Seit vorigem September haust Amar Z. mit mehr als drei Dutzend anderen Pakistani in einem verfallenen Getreidelager aus Backsteinen, eine knappe Stunde von Horgoš entfernt. Und wartet. Manchmal kramt er sein kleines, zerfleddertes, rosafarbenes Notizheft hervor und schreibt ein paar Zeilen:
22. Februar 2018, Horgoš. Bismillahir rahmanir rahim, Im Namen Allahs, des Gnädigen, des Barmherzigen. Jeden Tag schaue ich zur Grenze hinüber. Was soll ich meiner Familie sagen, meinem Vater? Er hat alle Hoffnung in mich gesetzt, hat alles Geld in mich investiert (und der Onkel wohl auch). Was sage ich meiner Mutter, was meinen Brüdern?

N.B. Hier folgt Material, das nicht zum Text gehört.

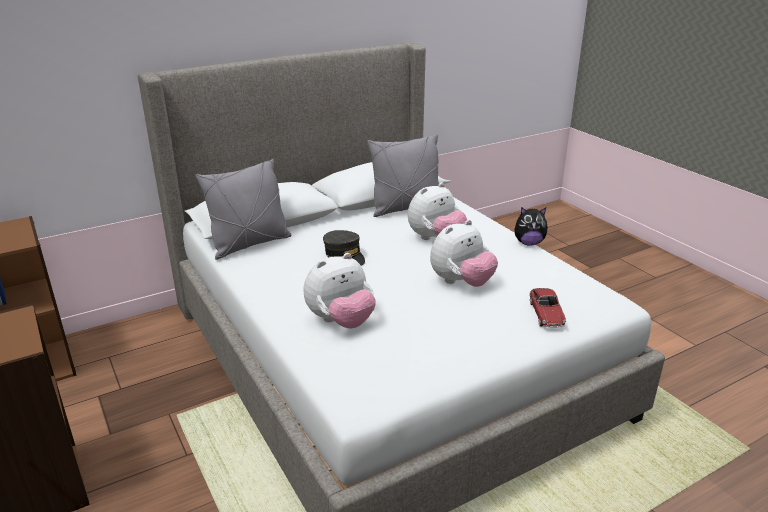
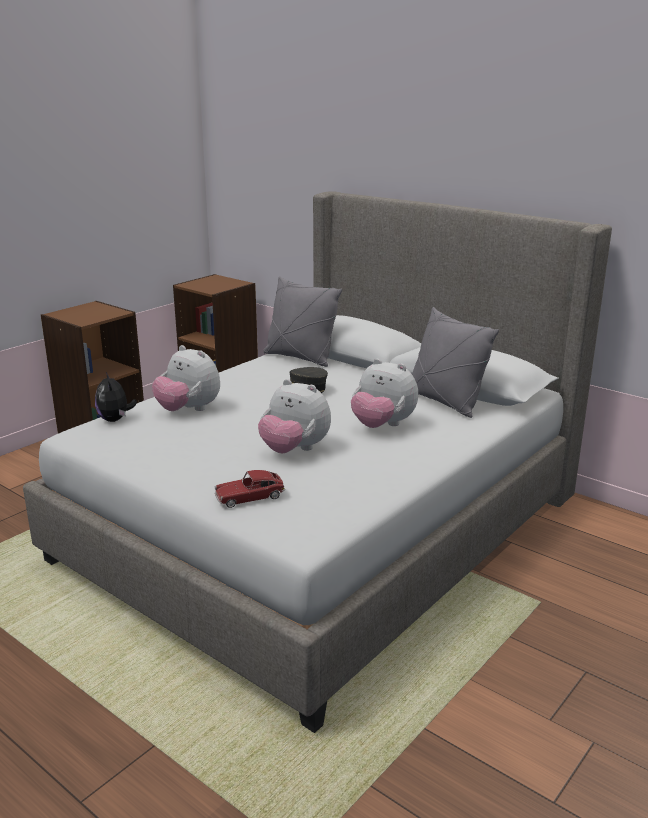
camera: 70 degrees right, 5 degrees down
plush toy [514,207,548,246] -> plush toy moved to [95,372,137,422]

Amar Z. weiss es nicht. Es hat wieder geschneit, der Wind weht durch das Mauerwerk ins Innere des Gebäudes, Amar Z. zieht sich die Decke über und will schlafen.

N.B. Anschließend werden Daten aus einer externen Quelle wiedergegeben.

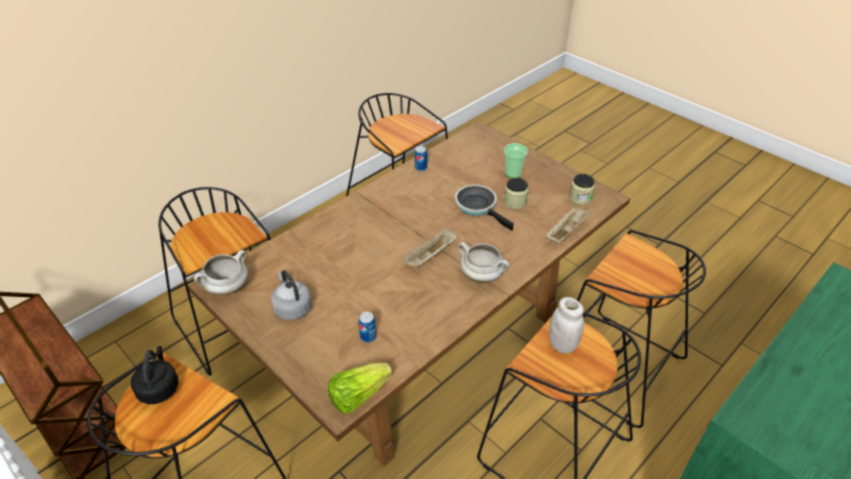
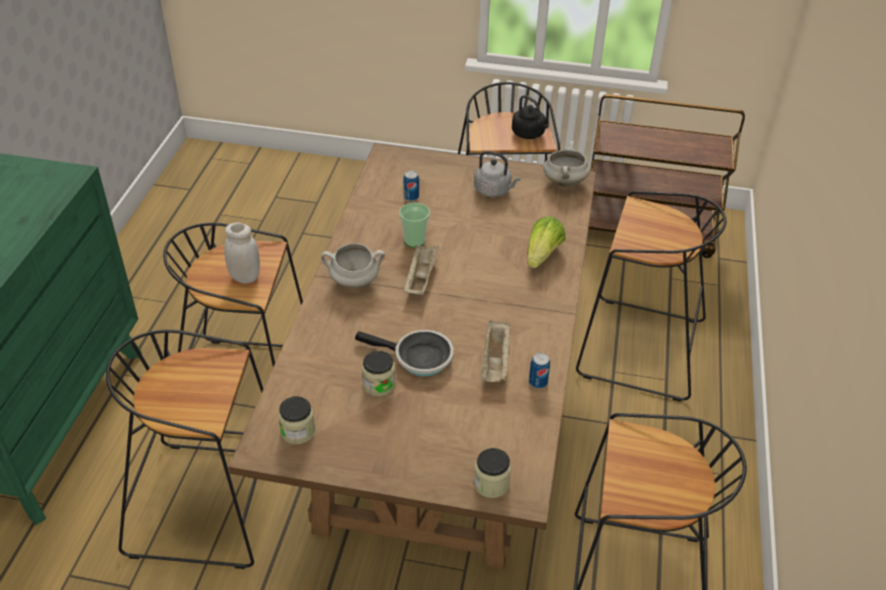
camera: 145 degrees right, 0 degrees up
lettuce [328,363,392,414] -> lettuce moved to [527,216,566,268]
cup [504,143,528,178] -> cup moved to [399,203,430,248]
beige tray [545,205,592,243] -> beige tray moved to [480,320,510,382]
none -> jar [474,448,511,498]

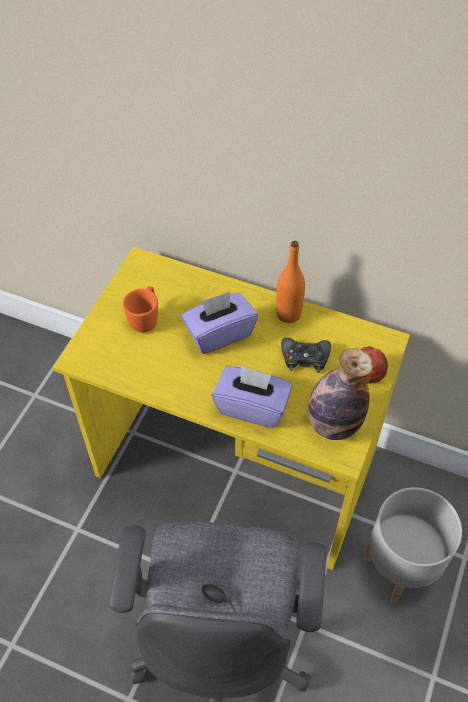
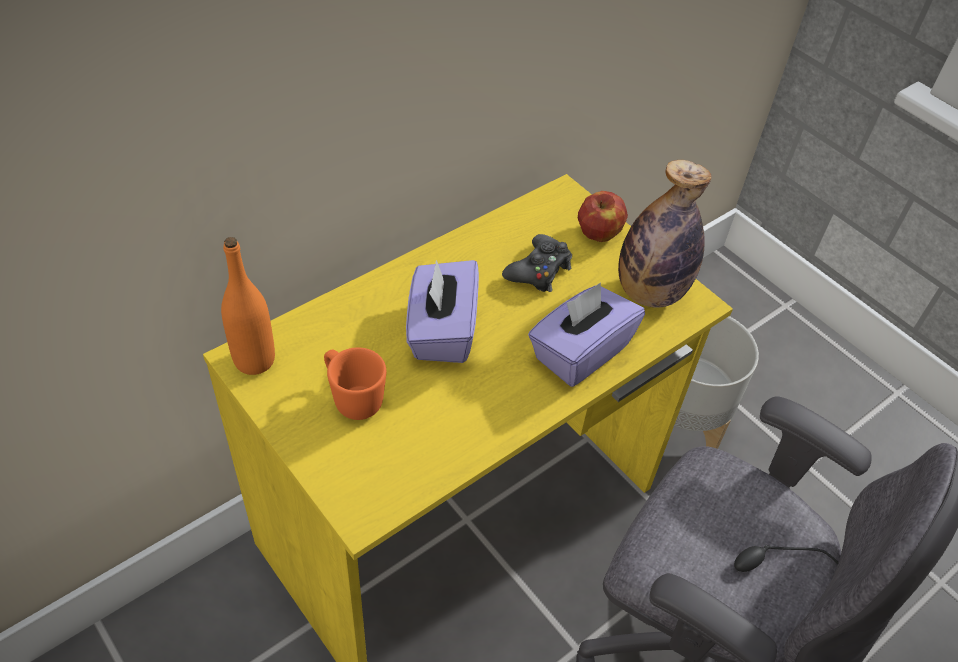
camera: 65 degrees left, 5 degrees down
orange bottle [276,241,305,323] -> orange bottle moved to [221,237,275,375]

Horgoš, zweieinhalb Jahre früher
Es lag eine bedrückende Stille über dem serbischen Dorf an diesem 16. September 2015, so werden die Medien später berichten. Bis ungarische Polizisten auftauchten und die Menschenmenge, einige hundert Flüchtlinge aus Syrien, Afghanistan und Pakistan, hinter den neuen Zaun drängten. »Ihr seid hier nicht willkommen!«, schrien sie in ihre Megaphone. Dann brach Chaos aus, es flogen Steine, Tränengasgeschosse, es wurde getreten, geschlagen und geknüppelt. Noch am selben Tag gingen die Bilder von der Straßenschlacht um die Welt. Und Viktor Orbán, Ungarns Ministerpräsident, verkündete: »Ich setze nur um, was mein Volk will. Ungarn bleibt migrantenfrei.«
Zwei Wochen davor hatte Angela Merkel auf einer Pressekonferenz zur Flüchtlingskrise gesagt: »Wir schaffen das!«
Waziristan, etwa zur selben Zeit
Nun war es beschlossene Sache. Amar Z. sollte bald aufbrechen, mit dem Segen des Vaters. Weg aus seiner Heimat Waziristan, dem Berggebiet voller Taliban im Nordwesten Pakistans, das der ehemalige US-Präsident Barak Obama einmal die »gefährlichste Region der Welt« nannte. Doch er wird nicht, wie seine älteren Brüder, nach Osten gehen, er will nach Europa. In den Nachrichten hatte er von Merkel gehört und von einer neuen »Willkommenskultur«: »Kommt nach Deutschland, wir schaffen das!« Deutschland, das klingt wie Amerika, hatte sich Amar Z. gedacht, jeder darf tun, was er will, jeder hat Arbeit, fährt ein Auto. Aber Deutschland ist weit weg.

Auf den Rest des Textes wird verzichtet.